Yes I know that. But these Discovery episodes are set after the Cage. Number One did not show up again after that episode. The original series with Kirk is also set 13 years after the Cage and 10 years after Discovery season 2.
So I saw the bridge (maybe there's more) of the Enterprise, and I really liked it. And I can see what they did: they used the template of the original series bridge, expanded it in the size of the movie bridge, and added the style and dressing from the Kelvinverse bridge. From that, its the style of today's, with the design of the original that it is, and the fact that it has a connection the movie version, it all fits canon-wise.
O/T but when's the DS9 documentary coming out?
They didn't expand it to the size of the movie bridge. That one is still much bigger she more spaced out.
The only low point of season 2 was killing off Airiam.
But the actress who played her is now getting to play her own replacement, minus all the makeup and prosthetics.
Hopefully they can use those lost prosthetics and makeup and give us a 32nd(?) Century Andorian, Cardassian or Tholian on the Bridge of Discovery now that it's 950 years ahead of time.
They can take the bald Klingons from the first season and use them again and now say it's how they look in 950 years time where they've evolved from their TNG/ DS9 look.
I'd like to see Q's interested piqued by the sudden appearance of a ship from almost a millenium previous.
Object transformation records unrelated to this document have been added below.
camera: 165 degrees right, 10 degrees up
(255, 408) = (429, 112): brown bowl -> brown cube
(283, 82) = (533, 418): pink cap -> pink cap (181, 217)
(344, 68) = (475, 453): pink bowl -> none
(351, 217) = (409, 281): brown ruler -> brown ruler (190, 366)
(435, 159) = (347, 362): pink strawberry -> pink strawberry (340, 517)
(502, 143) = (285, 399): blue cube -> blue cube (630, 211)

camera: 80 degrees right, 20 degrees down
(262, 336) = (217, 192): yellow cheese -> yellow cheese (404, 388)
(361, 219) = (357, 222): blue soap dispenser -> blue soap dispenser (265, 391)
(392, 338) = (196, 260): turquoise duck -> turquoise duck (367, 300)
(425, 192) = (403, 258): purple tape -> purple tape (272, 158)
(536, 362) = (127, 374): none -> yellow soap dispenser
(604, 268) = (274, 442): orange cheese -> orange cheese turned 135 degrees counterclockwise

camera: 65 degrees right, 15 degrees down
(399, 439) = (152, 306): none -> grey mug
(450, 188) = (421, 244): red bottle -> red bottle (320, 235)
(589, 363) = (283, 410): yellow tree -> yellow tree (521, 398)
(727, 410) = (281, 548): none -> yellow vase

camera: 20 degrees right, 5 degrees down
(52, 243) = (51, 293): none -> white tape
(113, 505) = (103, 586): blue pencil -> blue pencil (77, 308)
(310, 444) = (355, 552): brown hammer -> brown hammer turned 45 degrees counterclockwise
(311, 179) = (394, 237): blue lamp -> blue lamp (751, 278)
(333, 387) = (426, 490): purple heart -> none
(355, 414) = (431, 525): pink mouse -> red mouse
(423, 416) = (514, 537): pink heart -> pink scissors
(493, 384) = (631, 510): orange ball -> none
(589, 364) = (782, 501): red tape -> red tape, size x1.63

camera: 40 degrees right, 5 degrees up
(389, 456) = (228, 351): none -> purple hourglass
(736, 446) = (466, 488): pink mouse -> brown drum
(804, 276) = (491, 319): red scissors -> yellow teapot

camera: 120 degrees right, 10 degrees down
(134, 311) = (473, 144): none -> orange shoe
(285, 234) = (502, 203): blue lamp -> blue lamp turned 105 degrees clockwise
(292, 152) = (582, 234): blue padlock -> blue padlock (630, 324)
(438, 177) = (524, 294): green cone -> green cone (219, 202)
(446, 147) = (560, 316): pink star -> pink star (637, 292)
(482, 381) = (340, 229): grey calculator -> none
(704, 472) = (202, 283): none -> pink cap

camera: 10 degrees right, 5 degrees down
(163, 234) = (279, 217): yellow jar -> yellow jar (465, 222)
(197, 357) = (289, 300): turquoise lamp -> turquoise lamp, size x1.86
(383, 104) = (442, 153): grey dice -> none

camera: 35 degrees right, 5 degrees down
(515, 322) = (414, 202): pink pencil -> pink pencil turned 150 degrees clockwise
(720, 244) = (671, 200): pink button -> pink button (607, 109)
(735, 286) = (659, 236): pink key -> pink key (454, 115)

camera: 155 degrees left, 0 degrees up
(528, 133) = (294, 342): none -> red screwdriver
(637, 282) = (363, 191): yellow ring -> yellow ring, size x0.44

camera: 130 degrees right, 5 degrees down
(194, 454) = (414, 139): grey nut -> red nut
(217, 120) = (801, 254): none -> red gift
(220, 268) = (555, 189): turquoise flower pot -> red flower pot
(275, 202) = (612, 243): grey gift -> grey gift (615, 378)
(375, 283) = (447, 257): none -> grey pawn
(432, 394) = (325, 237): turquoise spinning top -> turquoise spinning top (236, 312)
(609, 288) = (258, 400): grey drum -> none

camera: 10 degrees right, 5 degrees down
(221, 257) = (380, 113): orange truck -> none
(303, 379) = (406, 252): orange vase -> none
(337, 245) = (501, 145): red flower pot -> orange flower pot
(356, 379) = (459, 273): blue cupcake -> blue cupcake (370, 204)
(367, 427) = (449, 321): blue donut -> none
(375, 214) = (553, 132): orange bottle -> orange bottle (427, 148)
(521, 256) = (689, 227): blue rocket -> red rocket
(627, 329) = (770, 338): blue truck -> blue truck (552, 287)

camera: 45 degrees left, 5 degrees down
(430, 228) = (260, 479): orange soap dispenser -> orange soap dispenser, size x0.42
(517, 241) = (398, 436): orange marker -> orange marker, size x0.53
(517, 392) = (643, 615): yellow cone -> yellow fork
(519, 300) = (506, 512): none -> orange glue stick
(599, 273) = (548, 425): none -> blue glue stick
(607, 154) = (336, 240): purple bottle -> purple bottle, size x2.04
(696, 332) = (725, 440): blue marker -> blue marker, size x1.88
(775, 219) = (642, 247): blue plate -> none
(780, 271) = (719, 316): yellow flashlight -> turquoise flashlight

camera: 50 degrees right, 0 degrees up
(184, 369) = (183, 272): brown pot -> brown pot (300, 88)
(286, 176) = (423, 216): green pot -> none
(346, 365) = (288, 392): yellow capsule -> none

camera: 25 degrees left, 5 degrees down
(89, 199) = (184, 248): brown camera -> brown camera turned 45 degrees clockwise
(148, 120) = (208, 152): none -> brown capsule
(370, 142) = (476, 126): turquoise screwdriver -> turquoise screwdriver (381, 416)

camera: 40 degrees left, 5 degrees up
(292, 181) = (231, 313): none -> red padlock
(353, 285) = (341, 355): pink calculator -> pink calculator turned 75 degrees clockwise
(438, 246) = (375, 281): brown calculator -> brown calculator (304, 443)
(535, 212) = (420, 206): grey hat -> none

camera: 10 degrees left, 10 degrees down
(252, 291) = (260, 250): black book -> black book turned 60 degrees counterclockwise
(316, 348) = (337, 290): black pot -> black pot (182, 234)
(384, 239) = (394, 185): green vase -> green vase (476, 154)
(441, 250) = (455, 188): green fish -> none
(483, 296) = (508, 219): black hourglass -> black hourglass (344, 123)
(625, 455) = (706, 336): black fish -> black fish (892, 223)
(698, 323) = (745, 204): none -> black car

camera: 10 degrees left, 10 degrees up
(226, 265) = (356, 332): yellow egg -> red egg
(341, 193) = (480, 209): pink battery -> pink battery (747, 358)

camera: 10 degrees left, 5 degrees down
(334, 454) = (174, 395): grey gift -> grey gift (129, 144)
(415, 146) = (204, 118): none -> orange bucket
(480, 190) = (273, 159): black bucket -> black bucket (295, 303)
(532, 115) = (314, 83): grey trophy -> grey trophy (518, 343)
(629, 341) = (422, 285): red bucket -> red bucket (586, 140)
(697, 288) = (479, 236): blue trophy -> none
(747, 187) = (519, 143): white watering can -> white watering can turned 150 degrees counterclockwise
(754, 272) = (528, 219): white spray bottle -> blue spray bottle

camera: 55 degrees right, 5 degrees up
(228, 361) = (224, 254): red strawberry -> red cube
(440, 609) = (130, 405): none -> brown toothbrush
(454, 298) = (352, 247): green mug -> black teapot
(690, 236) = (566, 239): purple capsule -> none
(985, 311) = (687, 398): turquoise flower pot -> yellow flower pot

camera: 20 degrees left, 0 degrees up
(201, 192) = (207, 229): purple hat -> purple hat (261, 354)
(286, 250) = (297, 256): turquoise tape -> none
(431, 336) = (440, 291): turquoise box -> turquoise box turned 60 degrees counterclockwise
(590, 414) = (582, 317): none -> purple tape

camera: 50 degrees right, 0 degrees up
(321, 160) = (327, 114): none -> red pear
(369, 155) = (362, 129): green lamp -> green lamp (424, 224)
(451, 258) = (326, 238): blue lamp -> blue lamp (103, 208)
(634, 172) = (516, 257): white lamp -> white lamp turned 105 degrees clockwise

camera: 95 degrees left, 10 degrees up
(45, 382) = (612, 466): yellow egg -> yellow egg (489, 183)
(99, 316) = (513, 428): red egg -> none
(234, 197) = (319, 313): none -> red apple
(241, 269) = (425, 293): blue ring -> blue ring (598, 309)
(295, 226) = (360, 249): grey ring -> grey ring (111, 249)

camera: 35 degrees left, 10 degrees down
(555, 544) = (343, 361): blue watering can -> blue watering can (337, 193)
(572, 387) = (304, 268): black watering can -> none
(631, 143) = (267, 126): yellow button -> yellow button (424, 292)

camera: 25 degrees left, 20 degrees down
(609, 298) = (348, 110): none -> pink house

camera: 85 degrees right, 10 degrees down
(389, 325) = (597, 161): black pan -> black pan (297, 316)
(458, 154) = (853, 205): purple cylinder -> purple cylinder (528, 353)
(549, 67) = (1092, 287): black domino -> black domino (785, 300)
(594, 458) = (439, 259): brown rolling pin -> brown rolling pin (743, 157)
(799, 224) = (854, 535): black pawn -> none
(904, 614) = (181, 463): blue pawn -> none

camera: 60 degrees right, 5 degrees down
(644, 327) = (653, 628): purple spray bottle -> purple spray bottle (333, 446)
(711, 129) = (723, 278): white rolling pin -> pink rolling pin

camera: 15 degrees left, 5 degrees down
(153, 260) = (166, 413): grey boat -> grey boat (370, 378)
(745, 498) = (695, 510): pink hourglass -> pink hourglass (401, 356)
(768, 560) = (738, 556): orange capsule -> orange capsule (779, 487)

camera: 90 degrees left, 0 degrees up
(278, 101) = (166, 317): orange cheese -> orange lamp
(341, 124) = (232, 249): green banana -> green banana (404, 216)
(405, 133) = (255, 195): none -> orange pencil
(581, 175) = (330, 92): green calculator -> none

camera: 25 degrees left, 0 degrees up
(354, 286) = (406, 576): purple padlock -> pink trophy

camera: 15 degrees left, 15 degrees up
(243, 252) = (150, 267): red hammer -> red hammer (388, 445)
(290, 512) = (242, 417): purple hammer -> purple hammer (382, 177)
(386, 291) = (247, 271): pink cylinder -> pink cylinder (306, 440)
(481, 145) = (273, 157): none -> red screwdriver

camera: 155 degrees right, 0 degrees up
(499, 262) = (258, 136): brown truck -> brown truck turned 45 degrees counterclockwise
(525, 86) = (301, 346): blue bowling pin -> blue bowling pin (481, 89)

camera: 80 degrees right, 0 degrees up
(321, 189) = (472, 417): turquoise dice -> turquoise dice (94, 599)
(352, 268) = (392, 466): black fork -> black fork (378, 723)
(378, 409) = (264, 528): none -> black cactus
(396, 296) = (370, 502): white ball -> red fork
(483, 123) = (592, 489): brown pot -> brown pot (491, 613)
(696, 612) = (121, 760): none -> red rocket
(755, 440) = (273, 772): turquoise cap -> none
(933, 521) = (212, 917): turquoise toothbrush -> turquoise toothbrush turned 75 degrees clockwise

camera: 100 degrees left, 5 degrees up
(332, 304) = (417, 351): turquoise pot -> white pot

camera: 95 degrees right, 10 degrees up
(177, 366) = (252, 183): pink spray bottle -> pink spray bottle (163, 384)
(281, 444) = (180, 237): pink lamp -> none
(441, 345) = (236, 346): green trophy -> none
After all, time is essentially meaningless to him so he wouldn't have aged but would still 'be watching' mankind like he told Picard at the end of the TNG finale.
Except that John De Lancie is older now. How are they going to explain his age difference if they did have him again, given that Qs aren't meant to age? Unless they employ de-aging technology.
Digitally de-aged. Or have Q explain it away in his usual humorous and whimsical manner as part of an experiment (due to his intense interest in humanity) to make himself appear older and more distinguished.
Or the 3rd and least popular option, it doesn't have to be De Lancie at all. After all, that physical form that Q takes could be anyone and anything. But I would prefer they keep De Lancie as he really made the character his own.
Recasting Q would be easy in theory but finding the right replacement in reality... not so easy.
I suppose they could cast DeLancie's son Keegan DeLancie, who played Q junior in the Voyager episode, Q2.
He's older now, but he looks similar to his father:
Or they could cast Miles Teller in the role.